#### [DOCUMENT PASSAGE]
The British pound has fallen to its lowest level since 1985 against the U.S. dollar, reaching $1.1443 Monday before recovering to trade up slightly before noon London time, and investors are expecting sterling to weaken to points not seen in more than 200 years of trading between the two countries.
According to FactSet, the pound traded up by 0.1%, reports The Wall Street Journal, with the decline coming in part because of the rally of the U.S. dollar, which also has pushed the Japanese yen and the euro in recent days to lows not seen in decades.
The pound's decline also comes as economic woes in the United Kingdom grow, including skyrocketing energy prices expected this winter and uncertainty over what economic policies incoming Prime Minister Liz Truss will institute.
Truss, the British foreign minister, was declared Monday as the winner of the Conservative Party's race and will formally be named prime minister Tuesday. She has promised to cut taxes and introduce support policies to help households suffering from high energy prices and inflation.

#### [DATASET CONTENT]
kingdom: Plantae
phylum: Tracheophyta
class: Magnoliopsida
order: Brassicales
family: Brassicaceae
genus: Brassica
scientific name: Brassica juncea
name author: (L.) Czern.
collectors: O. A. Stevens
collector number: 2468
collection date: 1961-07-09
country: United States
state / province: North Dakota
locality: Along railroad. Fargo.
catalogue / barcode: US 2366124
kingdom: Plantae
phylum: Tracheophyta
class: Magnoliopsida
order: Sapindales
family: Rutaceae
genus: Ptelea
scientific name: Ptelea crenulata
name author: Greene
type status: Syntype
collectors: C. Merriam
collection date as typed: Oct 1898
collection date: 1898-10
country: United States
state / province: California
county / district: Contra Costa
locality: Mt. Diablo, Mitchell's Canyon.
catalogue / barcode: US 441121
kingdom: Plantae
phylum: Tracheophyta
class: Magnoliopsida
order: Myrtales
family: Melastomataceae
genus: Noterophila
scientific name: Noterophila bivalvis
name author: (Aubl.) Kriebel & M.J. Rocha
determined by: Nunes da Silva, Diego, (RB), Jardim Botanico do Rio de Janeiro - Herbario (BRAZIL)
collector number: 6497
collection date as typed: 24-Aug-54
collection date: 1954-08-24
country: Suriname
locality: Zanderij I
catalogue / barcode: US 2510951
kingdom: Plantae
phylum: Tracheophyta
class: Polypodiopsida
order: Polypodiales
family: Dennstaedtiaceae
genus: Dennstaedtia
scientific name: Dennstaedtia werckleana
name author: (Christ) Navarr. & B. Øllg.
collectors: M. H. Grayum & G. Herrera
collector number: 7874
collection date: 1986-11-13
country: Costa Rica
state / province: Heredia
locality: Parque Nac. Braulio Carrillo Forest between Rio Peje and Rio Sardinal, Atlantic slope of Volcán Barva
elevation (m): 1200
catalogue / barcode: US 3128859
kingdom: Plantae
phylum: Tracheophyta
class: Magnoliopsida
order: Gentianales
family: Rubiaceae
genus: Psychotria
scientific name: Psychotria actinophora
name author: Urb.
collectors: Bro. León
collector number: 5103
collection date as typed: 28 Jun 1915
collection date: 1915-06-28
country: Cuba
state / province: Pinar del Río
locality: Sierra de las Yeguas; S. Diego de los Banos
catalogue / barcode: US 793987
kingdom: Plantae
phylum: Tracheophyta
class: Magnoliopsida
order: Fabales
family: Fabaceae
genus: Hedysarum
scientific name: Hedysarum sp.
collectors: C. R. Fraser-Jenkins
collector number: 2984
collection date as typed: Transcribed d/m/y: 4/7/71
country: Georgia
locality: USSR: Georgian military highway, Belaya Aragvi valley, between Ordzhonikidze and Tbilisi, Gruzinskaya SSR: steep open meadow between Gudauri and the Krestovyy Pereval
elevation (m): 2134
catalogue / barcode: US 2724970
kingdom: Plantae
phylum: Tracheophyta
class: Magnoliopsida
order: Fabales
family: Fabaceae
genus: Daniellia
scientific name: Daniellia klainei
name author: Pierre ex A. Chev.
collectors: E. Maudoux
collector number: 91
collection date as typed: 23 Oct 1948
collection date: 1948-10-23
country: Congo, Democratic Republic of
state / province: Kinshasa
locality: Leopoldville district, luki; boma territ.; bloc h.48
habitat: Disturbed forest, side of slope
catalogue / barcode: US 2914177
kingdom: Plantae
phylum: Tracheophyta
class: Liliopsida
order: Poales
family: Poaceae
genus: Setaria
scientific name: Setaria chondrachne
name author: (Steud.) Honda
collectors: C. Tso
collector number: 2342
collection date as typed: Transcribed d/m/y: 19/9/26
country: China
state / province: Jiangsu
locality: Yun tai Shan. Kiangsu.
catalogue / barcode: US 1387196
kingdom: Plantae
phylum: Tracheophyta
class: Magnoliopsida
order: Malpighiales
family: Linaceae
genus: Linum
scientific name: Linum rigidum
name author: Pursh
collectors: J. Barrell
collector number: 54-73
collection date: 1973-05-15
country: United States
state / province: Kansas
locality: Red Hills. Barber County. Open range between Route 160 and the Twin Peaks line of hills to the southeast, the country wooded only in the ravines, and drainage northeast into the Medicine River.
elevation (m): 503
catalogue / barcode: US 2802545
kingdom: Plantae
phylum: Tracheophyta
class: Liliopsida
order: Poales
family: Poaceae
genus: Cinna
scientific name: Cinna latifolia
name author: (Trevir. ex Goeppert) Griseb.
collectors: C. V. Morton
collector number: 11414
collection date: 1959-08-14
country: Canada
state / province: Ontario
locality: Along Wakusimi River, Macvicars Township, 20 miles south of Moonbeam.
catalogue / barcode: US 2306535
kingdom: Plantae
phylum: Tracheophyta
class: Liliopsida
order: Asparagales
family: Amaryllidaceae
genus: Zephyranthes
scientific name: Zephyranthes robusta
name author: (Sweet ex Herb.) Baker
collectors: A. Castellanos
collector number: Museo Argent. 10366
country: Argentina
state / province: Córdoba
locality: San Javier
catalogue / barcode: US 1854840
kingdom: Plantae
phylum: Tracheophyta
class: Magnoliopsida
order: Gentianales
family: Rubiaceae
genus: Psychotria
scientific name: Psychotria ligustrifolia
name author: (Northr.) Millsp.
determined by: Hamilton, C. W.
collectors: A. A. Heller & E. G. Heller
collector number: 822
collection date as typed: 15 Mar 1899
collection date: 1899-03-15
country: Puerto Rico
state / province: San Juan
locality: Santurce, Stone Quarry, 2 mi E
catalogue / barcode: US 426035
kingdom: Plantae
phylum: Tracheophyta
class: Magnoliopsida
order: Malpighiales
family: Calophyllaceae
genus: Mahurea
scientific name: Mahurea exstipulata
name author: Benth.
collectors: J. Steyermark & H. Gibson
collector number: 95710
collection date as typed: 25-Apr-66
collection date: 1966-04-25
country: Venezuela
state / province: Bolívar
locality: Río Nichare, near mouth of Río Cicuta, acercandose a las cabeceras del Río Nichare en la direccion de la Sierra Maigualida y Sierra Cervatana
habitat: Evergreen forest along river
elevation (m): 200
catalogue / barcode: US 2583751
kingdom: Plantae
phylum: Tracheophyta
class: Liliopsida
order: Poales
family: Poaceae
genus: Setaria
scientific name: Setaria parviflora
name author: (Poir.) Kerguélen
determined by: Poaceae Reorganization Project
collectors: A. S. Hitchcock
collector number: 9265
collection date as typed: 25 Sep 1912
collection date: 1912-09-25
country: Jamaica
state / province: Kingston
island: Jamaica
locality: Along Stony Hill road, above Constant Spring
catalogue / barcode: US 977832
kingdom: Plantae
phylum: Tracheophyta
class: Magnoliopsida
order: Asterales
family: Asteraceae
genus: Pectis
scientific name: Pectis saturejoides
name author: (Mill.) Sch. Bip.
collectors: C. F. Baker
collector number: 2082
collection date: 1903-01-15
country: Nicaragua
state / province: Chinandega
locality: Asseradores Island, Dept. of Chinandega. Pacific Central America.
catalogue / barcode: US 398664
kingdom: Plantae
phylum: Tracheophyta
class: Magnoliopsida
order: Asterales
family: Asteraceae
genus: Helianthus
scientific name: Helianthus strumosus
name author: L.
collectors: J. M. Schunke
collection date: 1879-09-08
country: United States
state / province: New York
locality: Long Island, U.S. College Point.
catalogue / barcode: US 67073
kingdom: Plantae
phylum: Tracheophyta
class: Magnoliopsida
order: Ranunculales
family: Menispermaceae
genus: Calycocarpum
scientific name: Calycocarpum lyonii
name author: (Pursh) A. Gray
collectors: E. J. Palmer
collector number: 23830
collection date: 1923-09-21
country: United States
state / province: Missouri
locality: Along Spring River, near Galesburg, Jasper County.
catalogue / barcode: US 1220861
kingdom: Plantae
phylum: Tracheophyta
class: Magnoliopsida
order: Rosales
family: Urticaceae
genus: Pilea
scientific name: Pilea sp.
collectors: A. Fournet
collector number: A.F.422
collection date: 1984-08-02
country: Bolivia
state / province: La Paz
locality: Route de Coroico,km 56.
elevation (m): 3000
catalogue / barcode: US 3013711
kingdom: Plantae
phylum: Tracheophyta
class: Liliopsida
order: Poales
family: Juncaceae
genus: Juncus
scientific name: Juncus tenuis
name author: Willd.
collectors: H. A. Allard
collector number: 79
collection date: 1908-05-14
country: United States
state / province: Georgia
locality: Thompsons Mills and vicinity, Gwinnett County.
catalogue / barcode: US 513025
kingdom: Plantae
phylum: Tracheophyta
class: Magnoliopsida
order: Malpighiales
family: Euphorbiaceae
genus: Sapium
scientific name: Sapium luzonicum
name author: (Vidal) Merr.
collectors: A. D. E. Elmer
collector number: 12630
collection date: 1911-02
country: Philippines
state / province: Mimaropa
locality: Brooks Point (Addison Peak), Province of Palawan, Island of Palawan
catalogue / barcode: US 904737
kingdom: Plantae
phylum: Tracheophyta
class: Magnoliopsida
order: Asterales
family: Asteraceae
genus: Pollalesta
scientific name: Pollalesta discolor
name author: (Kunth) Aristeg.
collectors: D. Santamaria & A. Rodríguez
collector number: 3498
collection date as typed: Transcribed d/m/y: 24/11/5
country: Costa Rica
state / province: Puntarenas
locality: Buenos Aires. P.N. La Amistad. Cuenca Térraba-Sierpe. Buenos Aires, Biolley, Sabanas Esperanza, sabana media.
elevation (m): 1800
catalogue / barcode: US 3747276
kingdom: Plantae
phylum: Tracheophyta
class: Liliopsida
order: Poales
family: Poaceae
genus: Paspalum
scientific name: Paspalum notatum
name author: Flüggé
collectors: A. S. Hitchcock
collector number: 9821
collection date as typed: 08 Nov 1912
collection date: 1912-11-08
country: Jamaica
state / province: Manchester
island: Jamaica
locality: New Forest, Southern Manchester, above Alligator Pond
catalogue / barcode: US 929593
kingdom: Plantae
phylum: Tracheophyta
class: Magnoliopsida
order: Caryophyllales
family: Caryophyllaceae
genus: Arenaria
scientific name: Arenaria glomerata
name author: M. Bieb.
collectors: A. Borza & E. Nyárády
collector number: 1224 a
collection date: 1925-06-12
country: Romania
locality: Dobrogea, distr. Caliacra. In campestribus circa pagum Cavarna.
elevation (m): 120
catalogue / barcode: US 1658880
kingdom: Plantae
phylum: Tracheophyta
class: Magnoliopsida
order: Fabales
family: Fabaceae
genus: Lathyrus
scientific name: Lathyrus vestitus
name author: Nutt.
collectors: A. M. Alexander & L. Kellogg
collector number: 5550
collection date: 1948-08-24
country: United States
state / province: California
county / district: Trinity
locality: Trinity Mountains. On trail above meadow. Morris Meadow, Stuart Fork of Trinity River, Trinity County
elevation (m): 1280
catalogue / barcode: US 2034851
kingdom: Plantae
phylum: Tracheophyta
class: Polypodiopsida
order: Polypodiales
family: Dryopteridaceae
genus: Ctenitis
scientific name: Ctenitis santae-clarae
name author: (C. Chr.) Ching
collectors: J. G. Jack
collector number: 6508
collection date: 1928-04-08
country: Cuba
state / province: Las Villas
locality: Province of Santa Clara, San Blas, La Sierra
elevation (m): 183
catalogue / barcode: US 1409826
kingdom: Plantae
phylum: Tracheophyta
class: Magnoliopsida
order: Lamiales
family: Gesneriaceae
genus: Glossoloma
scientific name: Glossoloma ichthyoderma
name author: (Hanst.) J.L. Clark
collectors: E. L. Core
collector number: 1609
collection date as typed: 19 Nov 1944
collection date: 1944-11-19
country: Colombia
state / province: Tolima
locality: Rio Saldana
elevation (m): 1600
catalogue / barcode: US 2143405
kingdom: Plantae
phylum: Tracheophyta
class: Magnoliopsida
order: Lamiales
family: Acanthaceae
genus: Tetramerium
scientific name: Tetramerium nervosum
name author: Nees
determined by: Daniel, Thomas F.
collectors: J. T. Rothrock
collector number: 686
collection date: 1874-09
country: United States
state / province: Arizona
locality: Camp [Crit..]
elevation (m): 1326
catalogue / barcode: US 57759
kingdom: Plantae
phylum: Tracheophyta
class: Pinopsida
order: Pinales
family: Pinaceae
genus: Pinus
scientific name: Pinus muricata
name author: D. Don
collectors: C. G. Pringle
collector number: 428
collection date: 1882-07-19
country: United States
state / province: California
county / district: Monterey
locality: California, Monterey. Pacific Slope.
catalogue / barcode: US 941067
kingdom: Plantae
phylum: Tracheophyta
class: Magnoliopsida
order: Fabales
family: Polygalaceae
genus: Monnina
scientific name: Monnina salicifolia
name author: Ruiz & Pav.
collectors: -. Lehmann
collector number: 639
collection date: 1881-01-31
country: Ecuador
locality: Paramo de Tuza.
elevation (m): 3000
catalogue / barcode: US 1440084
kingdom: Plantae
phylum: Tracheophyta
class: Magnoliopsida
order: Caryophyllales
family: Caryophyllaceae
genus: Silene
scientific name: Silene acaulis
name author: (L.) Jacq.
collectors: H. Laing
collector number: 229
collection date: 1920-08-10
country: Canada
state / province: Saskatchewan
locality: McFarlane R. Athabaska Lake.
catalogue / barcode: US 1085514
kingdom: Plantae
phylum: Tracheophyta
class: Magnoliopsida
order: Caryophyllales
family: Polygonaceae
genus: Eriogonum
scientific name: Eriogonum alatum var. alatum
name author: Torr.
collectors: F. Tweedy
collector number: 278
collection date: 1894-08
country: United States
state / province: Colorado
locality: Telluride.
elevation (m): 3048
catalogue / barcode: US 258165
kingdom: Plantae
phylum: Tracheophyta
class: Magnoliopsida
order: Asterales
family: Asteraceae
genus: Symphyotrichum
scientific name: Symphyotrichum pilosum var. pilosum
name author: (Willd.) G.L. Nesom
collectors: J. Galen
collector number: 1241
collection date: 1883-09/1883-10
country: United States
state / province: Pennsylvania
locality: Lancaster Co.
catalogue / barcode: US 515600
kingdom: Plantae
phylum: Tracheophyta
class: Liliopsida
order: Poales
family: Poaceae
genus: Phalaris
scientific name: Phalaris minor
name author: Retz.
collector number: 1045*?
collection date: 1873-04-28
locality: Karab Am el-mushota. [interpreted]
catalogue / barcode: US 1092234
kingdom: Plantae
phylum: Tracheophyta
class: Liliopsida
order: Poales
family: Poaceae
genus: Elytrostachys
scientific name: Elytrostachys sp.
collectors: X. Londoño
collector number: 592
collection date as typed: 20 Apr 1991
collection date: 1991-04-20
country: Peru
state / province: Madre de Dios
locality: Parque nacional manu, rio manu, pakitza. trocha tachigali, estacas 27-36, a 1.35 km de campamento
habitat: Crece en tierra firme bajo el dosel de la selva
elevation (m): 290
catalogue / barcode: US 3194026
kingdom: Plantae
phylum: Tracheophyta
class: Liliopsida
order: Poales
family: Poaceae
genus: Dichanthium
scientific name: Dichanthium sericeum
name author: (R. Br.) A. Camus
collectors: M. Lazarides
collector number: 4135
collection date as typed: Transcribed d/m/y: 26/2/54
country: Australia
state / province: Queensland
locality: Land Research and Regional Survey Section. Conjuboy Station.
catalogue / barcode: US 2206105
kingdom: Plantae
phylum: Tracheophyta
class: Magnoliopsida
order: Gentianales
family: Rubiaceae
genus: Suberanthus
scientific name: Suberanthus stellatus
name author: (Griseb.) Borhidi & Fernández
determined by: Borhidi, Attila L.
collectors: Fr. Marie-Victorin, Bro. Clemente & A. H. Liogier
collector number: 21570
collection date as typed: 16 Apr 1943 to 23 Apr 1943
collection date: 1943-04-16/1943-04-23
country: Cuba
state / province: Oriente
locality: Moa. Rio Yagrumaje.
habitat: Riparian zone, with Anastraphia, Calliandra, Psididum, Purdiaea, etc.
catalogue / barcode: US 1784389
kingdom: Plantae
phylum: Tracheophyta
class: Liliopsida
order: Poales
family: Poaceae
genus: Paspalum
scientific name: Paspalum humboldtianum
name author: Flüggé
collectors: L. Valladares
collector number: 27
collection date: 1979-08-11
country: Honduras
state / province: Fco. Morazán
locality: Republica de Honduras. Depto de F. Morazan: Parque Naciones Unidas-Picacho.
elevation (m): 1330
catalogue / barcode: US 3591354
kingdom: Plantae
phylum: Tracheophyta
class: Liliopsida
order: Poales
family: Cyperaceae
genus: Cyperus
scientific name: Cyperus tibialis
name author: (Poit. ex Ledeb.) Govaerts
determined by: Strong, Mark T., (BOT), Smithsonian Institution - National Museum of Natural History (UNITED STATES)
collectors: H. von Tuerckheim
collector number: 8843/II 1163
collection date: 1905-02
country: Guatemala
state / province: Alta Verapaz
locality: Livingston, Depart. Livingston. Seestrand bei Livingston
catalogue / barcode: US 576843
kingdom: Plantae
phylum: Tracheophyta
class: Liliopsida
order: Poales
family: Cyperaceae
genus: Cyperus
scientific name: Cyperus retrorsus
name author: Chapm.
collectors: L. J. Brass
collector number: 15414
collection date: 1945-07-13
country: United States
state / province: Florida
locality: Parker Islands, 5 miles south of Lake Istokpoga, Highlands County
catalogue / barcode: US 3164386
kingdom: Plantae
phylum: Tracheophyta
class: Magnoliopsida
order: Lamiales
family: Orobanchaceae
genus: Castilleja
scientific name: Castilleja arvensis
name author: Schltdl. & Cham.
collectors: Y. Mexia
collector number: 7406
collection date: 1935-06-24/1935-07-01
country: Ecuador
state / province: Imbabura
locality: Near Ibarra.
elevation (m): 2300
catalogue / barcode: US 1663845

#### [STUDY QUESTIONS]
(1) In the article on the British pound, what level did the pound reach against the U.S. dollar on Monday?
(2) Output the part of the article on the British pound starting at "The pound's decline" and ending at "Truss will institute.".
(3) Go on with the article on the British pound from the point where it stops.

#### [TASK-BY-TASK RESULTS]
(1) The pound reached $1.1443, its lowest level against the dollar since 1985.

(2)
The pound's decline also comes as economic woes in the United Kingdom grow, including skyrocketing energy prices expected this winter and uncertainty over what economic policies incoming Prime Minister Liz Truss will institute.

(3)
Mark Dowding, chief investment officer of BlueBay Asset Management, commented that "the economic challenges facing the U.K. economy are probably of a magnitude as great as anything we've seen in living memory."
He added that the pound could fall to a 1-to-1 exchange rate, or parity, with the U.S. dollar during the next year. The lowest sterling has fallen is to $1.05 in 1985, and the pound has never fallen below the $1 exchange rate in the history of the currency's parings over the past 200 years.
The "very worst of scenarios" happened in 1976, when the United Kingdom was forced, because of a crisis with the pound, to seek a $3.9 billion loan from the International Monetary Fund, said Dowding.
Meanwhile, the pound dropped by 4.6% against the U.S. dollar in August, marking its worst monthly rate since October 2016.
Goldman Sachs is also warning that inflation in the United Kingdom could climb over 22% next year because of the costs of energy and that the economy will contract by 3.4% if that happens.
British energy bills are projected to skyrocket by 80% to an average of $4,188 a year, which could have a massive impact on the nation's businesses and households, according to a regulator's predictions.
Another increase is expected in January, with Russia's moves to block supplies to Europe expected to push wholesale gas prices to record highs, according to Ofgem CEO Jonathan Brearley.